Cristina Instruction: Coaching Coaching is a great tool that can help players of all levels develop their game. Many times coaching can be the difference between winning and losing. You can have great players but if they don’t work well together and you don’t have good coaching, you can only go so far. (Here comes my Texas reference) The season the Dallas Cowboys had this year is a perfect example. They had an embarrassing losing season until their coach got fired and now, under new coaching, they finished the year strong, just short of qualifying for the playoffs. Jason Garrett found a new way to motivate the players and noticeably changed some of their strategy and play calls. Obviously pool is not football, but the same principles remain. Even Tiger Woods has a caddy that helps him decide on shot and club selections throughout his tournaments.

 There are two main components to being a good coach: technical and mental. Most coaches are more focused on one or the other and it’s rare that you find someone that’s great at both.

 For most APA teams, the coach is usually the highest rated player on the team, a skill level 6 or 7 (in 8-Ball). These coaches obviously understand the technical side of the game because it takes a certain level of skill to become a 6 or 7.  Translating that knowledge to other players is the tricky part and many times it has more to do with the way the shooter learns and thinks than it does with how the coach thinks. As a coach, you really have to understand your players. You need to know what types of shots they’re comfortable shooting, understand the limitations of their knowledge of spin or angles, and know what motivates them. 

 One time, I played in a scotch doubles tournament with Shane Van Boening as my partner. Our opponents left me a kick shot and I didn’t see any clear path to hit the ball. Shane, who is arguably one of the best players in the U.S., tells me to kick off the rail and then massé the ball around a cluster to hit our ball. Naturally, I think to myself, “How the heck am I going to do that?” When I ask him for more help with the shot he just repeats, “Kick off that rail and massé it.” But I really needed to know how hard to hit the ball, where to aim on the cue ball, what type of stroke I should hit—much more information than he was giving me.

 Just because you know how to shoot a particular shot doesn’t necessarily mean you know how to explain how to shoot that shot in a way that other skill levels on your team will understand, and more importantly, explain it in a way that they’ll be able to execute successfully on the first try.

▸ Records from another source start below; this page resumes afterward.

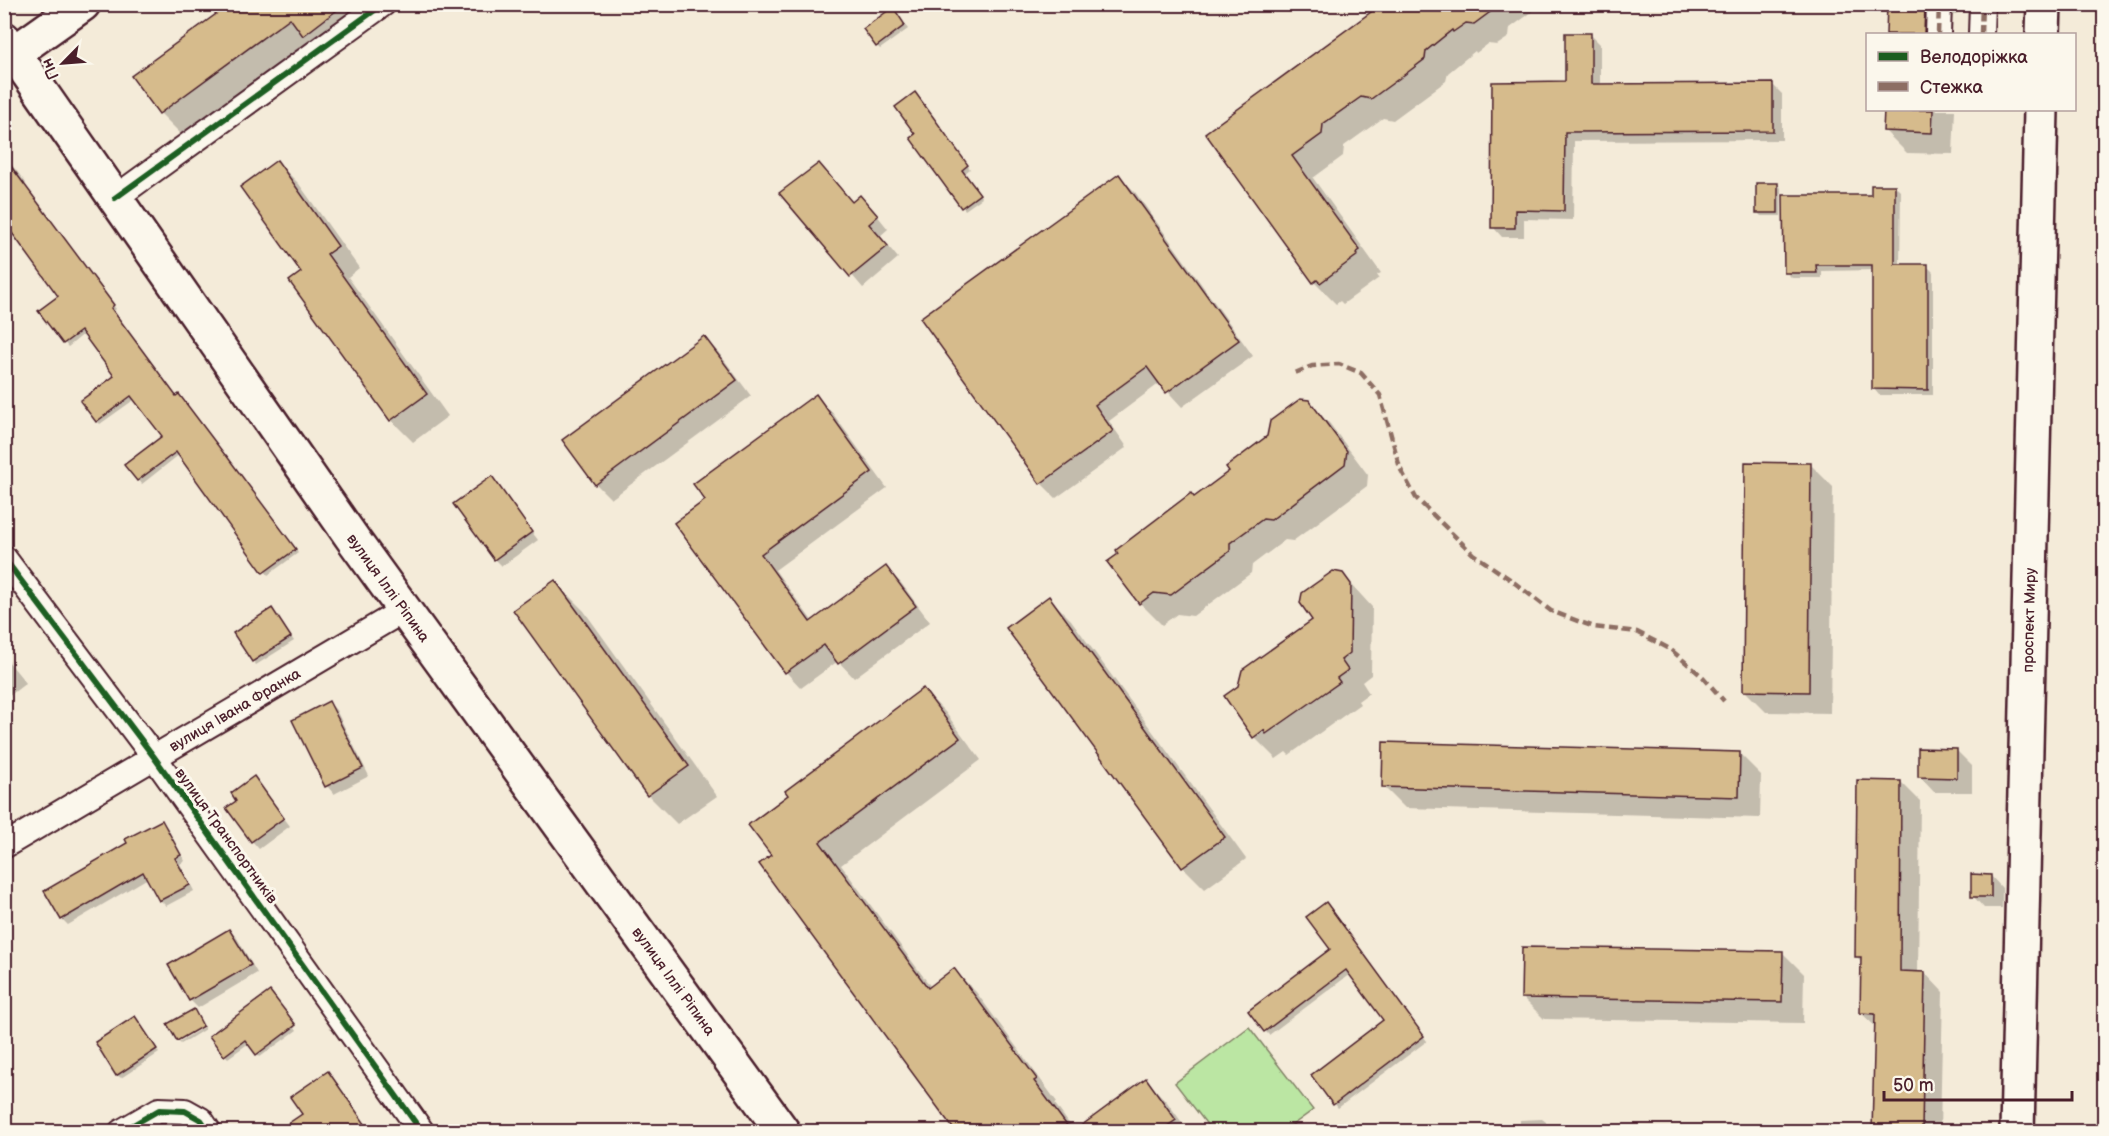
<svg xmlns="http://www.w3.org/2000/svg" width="2109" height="1136" font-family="'Balsamiq Sans',sans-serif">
<rect width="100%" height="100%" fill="#f4ebd9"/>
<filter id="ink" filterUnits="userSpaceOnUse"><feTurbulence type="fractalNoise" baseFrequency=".0167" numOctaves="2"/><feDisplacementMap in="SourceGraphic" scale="12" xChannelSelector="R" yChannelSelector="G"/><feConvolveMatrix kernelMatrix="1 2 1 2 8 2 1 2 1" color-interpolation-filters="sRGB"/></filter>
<g filter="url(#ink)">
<polygon fill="#bbe6a3" stroke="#828267" stroke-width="1.5" points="1249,1027 1313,1110 1284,1131 1212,1131 1175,1083"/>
<g fill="#0003">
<polygon points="232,4 397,4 326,57 310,41 182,135 160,113"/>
<polygon points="1384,4 1553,4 1544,11 1536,9 1510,28 1509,37 1497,45 1488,44 1476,53 1475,51 1448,73 1446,81 1393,120 1383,118 1344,146 1343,156 1313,178 1381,273 1377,275 1379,278 1343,304 1340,301 1336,304 1314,282 1207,133"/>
<polygon points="1888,4 1957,4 1957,13 1949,18 1946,34 1887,34"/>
<polygon points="896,13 908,29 880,49 877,46"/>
<polygon points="1590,34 1600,44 1600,85 1772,84 1782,94 1782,140 1574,141 1573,220 1524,219 1524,237 1502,237 1493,227"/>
<polygon points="918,98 970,169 964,174 982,198 965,210 917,135"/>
<polygon points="1885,110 1955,110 1953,154 1907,153 1885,131"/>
<polygon points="4,155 26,183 24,185 70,248 116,309 113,312 177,398 229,460 298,553 268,575 180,454 142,484 126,465 164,437 135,399 100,424 97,421 116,376 85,333 68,347 40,312 60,296 4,220"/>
<polygon points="277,162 299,184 359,268 348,277 448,416 413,442 391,420 303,272"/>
<polygon points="819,165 853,204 872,209 888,229 880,236 898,258 863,288 782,193"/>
<polygon points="1119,176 1135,192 1253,356 1182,407 1160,383 1109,421 1127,447 1056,498 1041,483"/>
<polygon points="1778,184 1781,188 1781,216 1761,216 1757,212"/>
<polygon points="1895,186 1901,192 1900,266 1927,266 1933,272 1933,395 1879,395 1874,389 1874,270 1822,271 1822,278 1792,278 1786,272"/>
<polygon points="704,338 719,353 751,396 611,499 596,484"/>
<polygon points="815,396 831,411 887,488 775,570 813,622 886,568 901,583 930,622 854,678 838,661 801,688 786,672 707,501"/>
<polygon points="1308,402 1330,424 1368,475 1367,486 1293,541 1285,540 1252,565 1251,573 1193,616 1177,614 1162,625 1140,603 1110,562 1231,471"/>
<polygon points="1811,465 1833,487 1830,713 1766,712 1744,690"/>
<polygon points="491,478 538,540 502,566 495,559"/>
<polygon points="1342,574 1372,607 1371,675 1362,682 1369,693 1358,701 1360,704 1289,755 1286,752 1276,759 1254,737 1314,620"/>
<polygon points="555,582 584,611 717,796 677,824 648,795"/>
<polygon points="1049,598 1071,620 1246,859 1205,889 1183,867 1008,628"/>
<polygon points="4,607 10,615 4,619"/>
<polygon points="272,609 294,641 256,665 235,633"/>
<polygon points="4,656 26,683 4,700"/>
<polygon points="923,690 945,712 981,760 841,865 931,987 954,970 976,992 1057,1102 1055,1104 1075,1132 956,1132 878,1026 773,855"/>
<polygon points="329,703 336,710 369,776 334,794 327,786"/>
<polygon points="1957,751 1972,766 1972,792 1934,792 1919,776"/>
<polygon points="1739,753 1761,775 1760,818 1405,808 1383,786"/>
<polygon points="254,778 290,826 259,849 252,841 238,801"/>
<polygon points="1901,782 1920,801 1918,973 1925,973 1943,992 1940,1132 1873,1132 1876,1027 1861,1013 1863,963 1857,957"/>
<polygon points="4,796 13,808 4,814"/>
<polygon points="161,822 167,827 185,861 180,864 194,891 166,906 160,900 148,878 68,925 62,919 46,892 129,844"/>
<polygon points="1991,876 2002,888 2002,908 1984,908 1973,896"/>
<polygon points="229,930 237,938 257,973 198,1008 190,1000 170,965"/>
<polygon points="1333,950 1388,990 1427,1041 1338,1108 1313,1075 1385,1020 1350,974 1269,1035 1265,1031"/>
<polygon points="1782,952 1804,974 1803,1023 1544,1019 1522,997"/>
<polygon points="271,994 297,1030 260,1057 249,1043 228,1058 225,1055"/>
<polygon points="135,1018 159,1053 121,1078 117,1075"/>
<polygon points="204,1027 205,1029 181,1044 179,1042"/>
<polygon points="1146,1080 1167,1102 1189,1132 1077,1132"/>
<polygon points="1542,1119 1546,1122 1546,1132 1520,1132 1520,1120"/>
<polygon points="367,1127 373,1132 281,1130"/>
</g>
<g fill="#d6bb8c" stroke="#4a1f2b" stroke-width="1.5">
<polygon points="230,4 345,4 303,36 290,18 159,114 131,76"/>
<polygon points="1382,4 1501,4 1474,24 1466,23 1453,32 1452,30 1426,51 1425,59 1408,72 1371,99 1361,97 1323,124 1322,134 1292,156 1360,250 1356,253 1358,255 1320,283 1317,280 1313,283 1205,133"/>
<polygon points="1887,4 1925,4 1924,34 1886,34"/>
<polygon points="893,7 905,25 876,47 863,29"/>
<polygon points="1565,33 1591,33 1591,84 1773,83 1773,131 1565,132 1564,211 1515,210 1515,228 1491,228 1492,82 1565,81"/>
<polygon points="915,92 968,165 962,170 980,194 961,208 910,138 915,134 895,107"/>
<polygon points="1884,110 1933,110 1932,133 1883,131"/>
<polygon points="4,157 114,305 111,308 176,396 179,394 225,455 226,455 296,549 263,573 176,452 137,481 124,465 162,436 131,396 96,422 80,401 114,376 81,331 63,344 38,311 58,296 4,222"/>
<polygon points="277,160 338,246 327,254 427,394 390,421 289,281 301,272 240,187"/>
<polygon points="819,163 852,202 860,195 878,216 869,224 888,246 850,277 779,193"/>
<polygon points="1119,174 1239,340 1166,393 1147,367 1095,405 1113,431 1040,484 920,318"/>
<rect x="1756" y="183" width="22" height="30"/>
<polygon points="1871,185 1895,185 1895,264 1928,264 1928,390 1872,389 1872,265 1816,265 1817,273 1784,273 1783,195 1871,195"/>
<polygon points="704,336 737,380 595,485 562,440"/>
<polygon points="816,394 872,472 761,554 810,622 886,566 916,606 838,664 824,645 785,673 674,523 705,500 693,484"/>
<polygon points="1300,399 1309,400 1347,451 1345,464 1271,520 1263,519 1230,543 1230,551 1171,595 1154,593 1139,604 1107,562 1118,554 1116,550 1191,493 1194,497 1229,471 1226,467 1267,436 1270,421"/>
<polygon points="1745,462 1811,463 1809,692 1743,691"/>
<polygon points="492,476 532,532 494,560 453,504"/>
<polygon points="1333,571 1343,573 1351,584 1350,653 1341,660 1348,670 1337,678 1340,682 1316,699 1266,734 1264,730 1253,738 1224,696 1238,686 1242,670 1312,620 1300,603 1302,593"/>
<polygon points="555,580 689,766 647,796 513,610"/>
<polygon points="1049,596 1225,837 1182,868 1006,628"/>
<polygon points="272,608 291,637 252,662 233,633"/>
<polygon points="923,688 960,738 820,842 928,988 954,968 1037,1079 1034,1081 1071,1131 955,1131 759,864 771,855 748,825 788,795 785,791"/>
<polygon points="329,701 363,768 325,787 292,720"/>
<polygon points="1383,742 1740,752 1739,797 1382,787"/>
<polygon points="1918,748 1957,749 1957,778 1918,777"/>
<polygon points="254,776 284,818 251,842 226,808 236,801 231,793"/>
<polygon points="1857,780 1901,781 1900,971 1925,972 1922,1131 1872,1131 1875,1014 1860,1013 1861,957 1855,957"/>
<polygon points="162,820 181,855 175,858 190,885 159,901 143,872 61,920 44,891 127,843 125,839"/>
<polygon points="1971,874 1991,875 1991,897 1971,897"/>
<polygon points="1326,902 1424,1036 1333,1105 1311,1075 1383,1020 1346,970 1264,1032 1248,1011 1330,949 1306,917"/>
<polygon points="229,929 251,965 189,1001 168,965"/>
<polygon points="1522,947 1783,951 1782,1002 1521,998"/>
<polygon points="270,991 296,1025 256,1055 245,1040 224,1056 209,1036"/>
<polygon points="194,1009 203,1026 177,1041 167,1024"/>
<polygon points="135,1016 157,1049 116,1076 95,1042"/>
<polygon points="328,1071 370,1131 277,1131 302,1114 290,1097"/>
<polygon points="1146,1078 1176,1120 1160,1131 1074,1131"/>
</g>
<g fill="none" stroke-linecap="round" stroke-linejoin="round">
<defs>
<g id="street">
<polyline points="1938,34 1939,4"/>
<polyline points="1981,34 1982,4"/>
<polyline points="115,198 383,4"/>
<polyline points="4,558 154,757 422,1132"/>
<path id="s1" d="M4,846L404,610"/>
<polyline points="121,1132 159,1110 185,1111 201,1120 209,1132"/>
</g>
<g id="secondary">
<path id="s2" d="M4,39L355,542L783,1132"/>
<polyline points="14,53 83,4"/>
</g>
<g id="primary">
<polyline points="2043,34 2044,4"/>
<path id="s3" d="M2017,1132L2041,110"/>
</g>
</defs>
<use href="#street" stroke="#4a1f2b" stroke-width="28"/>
<use href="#secondary" stroke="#4a1f2b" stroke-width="38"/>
<use href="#primary" stroke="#4a1f2b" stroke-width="38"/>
<use href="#street" stroke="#fbf7ec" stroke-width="24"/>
<use href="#secondary" stroke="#fbf7ec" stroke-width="33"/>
<use href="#primary" stroke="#fbf7ec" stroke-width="33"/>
<g stroke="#8d6e63" stroke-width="4.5" stroke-dasharray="9 4.5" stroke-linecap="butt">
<polyline points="1938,34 1939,4"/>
<polyline points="1981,34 1982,4"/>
<polyline points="1295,373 1312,366 1339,364 1361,373 1380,395 1400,468 1416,498 1473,554 1511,580 1551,611 1594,627 1637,632 1670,649 1703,677 1724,701"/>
</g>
<defs>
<g id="cycleway">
<polyline points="115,198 383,4"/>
<polyline points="4,558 154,757 422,1132"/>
<polyline points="121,1132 159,1110 185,1111 201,1120 209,1132"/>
</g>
</defs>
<use href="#cycleway" stroke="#fbf7ec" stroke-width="10"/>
<use href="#cycleway" stroke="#1b5e20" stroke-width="6"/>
</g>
</g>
<g text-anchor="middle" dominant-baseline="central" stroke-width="6" stroke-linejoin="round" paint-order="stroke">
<g font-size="15" fill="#4a1f2b" stroke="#fbf7ec">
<text stroke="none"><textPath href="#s2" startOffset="670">вулиця Іллі Ріпина</textPath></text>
<text stroke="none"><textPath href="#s3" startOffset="512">проспект Миру</textPath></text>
<text stroke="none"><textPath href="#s1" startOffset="268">вулиця Івана Франка</textPath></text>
<text transform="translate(226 836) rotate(54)">вулиця Транспортників</text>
<text stroke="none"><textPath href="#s2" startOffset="1156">вулиця Іллі Ріпина</textPath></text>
</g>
</g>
<rect width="2109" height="1136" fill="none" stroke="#fbf7ec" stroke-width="24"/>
<rect x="12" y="12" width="2085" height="1112" fill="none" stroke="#4a1f2b" stroke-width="2" filter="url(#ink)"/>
<rect x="1866" y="33" width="210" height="78" fill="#fbf7ec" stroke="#b4a19f" stroke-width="1.5"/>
<rect x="1878" y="52" width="30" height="9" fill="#1b5e20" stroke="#b4a19f" stroke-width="1.5"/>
<text x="1920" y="63" font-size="18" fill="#4a1f2b">Велодоріжка</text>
<rect x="1878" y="82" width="30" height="9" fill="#8d6e63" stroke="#b4a19f" stroke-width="1.5"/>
<text x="1920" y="93" font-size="18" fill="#4a1f2b">Стежка</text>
<g transform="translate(63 63) rotate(245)" stroke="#fbf7ec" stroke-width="4.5" paint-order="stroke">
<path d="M0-4.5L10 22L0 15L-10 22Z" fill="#4a1f2b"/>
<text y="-9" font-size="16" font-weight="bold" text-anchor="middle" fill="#4a1f2b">Пн</text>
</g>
<path d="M1884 1091v9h188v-9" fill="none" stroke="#4a1f2b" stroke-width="3"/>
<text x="1893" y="1091" font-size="18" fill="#4a1f2b" stroke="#fbf7ec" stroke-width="4.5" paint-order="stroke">50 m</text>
</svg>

 The important part about that last sentence is the “execute successfully on the first try” because when you’re coaching, your player only gets one try at that shot. And many times, you’re only called upon to coach them on a “make or break” situation. If they make the shot successfully, they’ll likely win, if they miss it, they’ve probably sold out the game and left it open for their opponent to win. Being a good coach means helping your players make the best decision based on their abilities and helping them understand how to execute it. Sometimes this means taking a different shot than you would choose to shoot in the same situation.

 You’re successful at the technical side once you’ve determined how to help your players choose the right shot, but what about the mental side of coaching? Being a good coach is more than simply giving instructions and having your players understand. It’s also about being positive and knowing how to motivate your players and recognize that each of your players is different. Some players like you to stop them before they take a shot that could potentially leave them in a troubled position. Others only want you to coach them when they call on you for help. Some players want you to explain in detail exactly how to shoot a shot—how hard, what type of spin, exactly where to aim, exactly what the outcome should look like. Others just need your help deciding between two different shots that they already know how to shoot, so they don’t need full details. As a coach, your job is to help your player do the best they can. If they tell you they’re not comfortable with a particular shot, don’t stress them out and make them shoot it, just be supportive and help them find something that they ARE comfortable shooting. Be positive and help them have confidence.

 During my play in APA Leagues, even when I was a skill level 7, I would often call time-outs on myself. Sometimes I wasn’t sure if I could play the shape I needed to on a shot, other times I needed help deciding between one shot or another, and sometimes I just needed someone to reassure me that the shot I had in mind would work out.

 Coaching and learning is not just limited to your match play. One of the best ways to improve is to make note of what happened leading up to the shot where you needed to call a coach or make note of what you didn’t execute correctly and work on that with your coach after the match. Sometimes those situations can be avoided if you played a different shot leading up to that and other times you just need more practice on how to shoot the shot your coach had in mind.  In most games, especially with fairly equally matched skill levels, the difference between winning and losing is one make or break shot. Recognizing that shot and how to avoid making the wrong decision is key. Being a good coach can be tough, but above all, it means helping your players make good decisions and ultimately helping them improve their overall game.